Many people considering Chapter 7 or Chapter 13 bankruptcy are worried about the effect that bankruptcy will have on their credit score. Although creditors don’t like to see a bankruptcy on your credit report, the damage it will do to your credit score depends, in large part, on how good your credit was before you filed.
If you are delinquent on many accounts and your debt-to-asset ratio is high (meaning you have lots of debts and few assets), your credit is already in the tank. If you file for bankruptcy, your score will take a modest dip, but it won’t take a huge plunge. If, on the other hand, your credit is good before you file for bankruptcy, then your score will take a much bigger hit post-filing. (To learn about credit scores, including what it is and factors affecting it, see Your Credit Score: What It Is and Why It Matters.)
If you have a good credit score, filing for bankruptcy will definitely damage it. According to FICO (the most widely-used credit scoring company in the U.S.), those with good credit should expect a huge drop in their score immediately after filing for bankruptcy.
If your credit score is already low before you file for bankruptcy, then bankruptcy will cause only a modest drop in your score.
According to FICO (the most widely-used credit scoring company in the U.S.), whether you file for Chapter 13 or Chapter 7 bankruptcy makes no difference to your credit score. (Learn the difference between Chapter 7 and Chapter 13 bankruptcy .)

INFORMATION PROVIDED:

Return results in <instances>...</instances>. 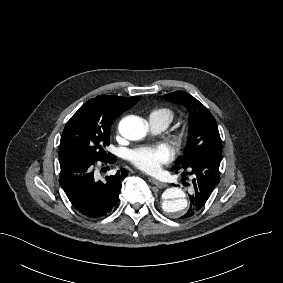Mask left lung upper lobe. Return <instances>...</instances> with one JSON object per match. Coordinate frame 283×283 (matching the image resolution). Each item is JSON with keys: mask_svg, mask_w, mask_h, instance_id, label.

PROBLEMS AND TASKS:
**1)** List every remark set off in parentheses in the bankruptcy and credit score text, in order.
**2)** Give a continuation of the text on how bankruptcy affects credit scores, starting after its final sentence.

RESPONSE LIST:
**1)**
1. (meaning you have lots of debts and few assets)
2. (To learn about credit scores, including what it is and factors affecting it, see Your Credit Score: What It Is and Why It Matters.)
3. (the most widely-used credit scoring company in the U.S.)
4. (the most widely-used credit scoring company in the U.S.)
5. (Learn the difference between Chapter 7 and Chapter 13 bankruptcy .)

**2)**
But it is possible that a potential creditor viewing your credit report will look upon one type of bankruptcy more favorably than another. For example, some creditors might view someone who files for Chapter 13—in which you repay some or all of your debts over a three to five year period—as more responsible, and thus a better credit risk, than someone who files for Chapter 7. (To learn more, see Is Chapter 13 Bankruptcy Better for My Credit Than Chapter 7?)
Bankruptcy won’t provide immediate improvement to your credit score, but for many people it can be the quickest way to a better score. Here’s why.
If you're already behind on debt payments, continue to fall further behind, or have accounts in collection, bankruptcy can help get you back on your feet sooner than other types of debt management programs. That’s because bankruptcy gets rid of many types of debts and provides you with a fresh financial start. When you reduce your debt load and get your finances under control, you can start making loan and credit payments on time, reduce your debt-to-income ratio, and take other steps to rebuild your credit.
If you don’t file for bankruptcy and continue to limp along—making late payments, defaulting on debts, and increasing the amount of debt you have compared to your income—you’ll never be able to improve your credit.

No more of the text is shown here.